> [Instructions for the task] Retype the line with "regularly travel to Turkey for treatment." in it, then each line after it to the end of the data, word for word.

> [Input data]
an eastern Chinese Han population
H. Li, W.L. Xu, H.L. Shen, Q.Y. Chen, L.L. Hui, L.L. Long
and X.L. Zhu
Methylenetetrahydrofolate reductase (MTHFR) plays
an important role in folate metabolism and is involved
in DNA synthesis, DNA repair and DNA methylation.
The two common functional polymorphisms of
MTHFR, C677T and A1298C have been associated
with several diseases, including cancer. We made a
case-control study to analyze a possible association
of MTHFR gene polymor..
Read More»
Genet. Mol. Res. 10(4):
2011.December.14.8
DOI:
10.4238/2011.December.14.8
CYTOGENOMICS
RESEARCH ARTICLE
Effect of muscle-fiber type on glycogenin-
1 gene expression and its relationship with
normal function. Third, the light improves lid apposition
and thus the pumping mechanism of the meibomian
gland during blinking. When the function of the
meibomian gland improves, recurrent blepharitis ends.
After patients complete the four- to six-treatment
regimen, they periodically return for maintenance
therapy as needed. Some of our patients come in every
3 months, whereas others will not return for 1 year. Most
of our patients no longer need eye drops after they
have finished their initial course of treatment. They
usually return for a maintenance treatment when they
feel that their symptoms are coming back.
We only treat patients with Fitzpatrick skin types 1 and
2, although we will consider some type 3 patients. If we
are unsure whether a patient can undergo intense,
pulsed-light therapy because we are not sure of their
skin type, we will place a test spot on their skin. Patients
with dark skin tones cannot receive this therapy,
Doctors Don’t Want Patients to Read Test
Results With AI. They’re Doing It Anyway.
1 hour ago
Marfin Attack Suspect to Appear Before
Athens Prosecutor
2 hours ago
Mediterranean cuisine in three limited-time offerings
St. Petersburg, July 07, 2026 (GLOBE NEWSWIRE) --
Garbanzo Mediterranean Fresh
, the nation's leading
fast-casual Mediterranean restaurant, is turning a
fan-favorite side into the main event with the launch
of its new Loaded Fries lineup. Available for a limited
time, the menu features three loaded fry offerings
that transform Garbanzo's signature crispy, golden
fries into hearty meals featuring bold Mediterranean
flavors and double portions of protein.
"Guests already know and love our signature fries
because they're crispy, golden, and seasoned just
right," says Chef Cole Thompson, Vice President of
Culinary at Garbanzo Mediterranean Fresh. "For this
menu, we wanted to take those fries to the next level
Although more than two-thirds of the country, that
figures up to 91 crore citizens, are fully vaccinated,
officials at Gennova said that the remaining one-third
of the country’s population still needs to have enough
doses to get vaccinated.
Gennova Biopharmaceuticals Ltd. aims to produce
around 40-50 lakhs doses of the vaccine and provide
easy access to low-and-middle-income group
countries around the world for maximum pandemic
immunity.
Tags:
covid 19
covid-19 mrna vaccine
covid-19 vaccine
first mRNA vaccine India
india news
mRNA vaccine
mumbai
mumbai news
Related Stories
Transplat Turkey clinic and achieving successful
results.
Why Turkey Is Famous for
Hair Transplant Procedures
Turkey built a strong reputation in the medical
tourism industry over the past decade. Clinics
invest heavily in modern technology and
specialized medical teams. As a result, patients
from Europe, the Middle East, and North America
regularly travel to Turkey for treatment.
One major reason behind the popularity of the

> [Output of the exercise]
regularly travel to Turkey for treatment.
One major reason behind the popularity of the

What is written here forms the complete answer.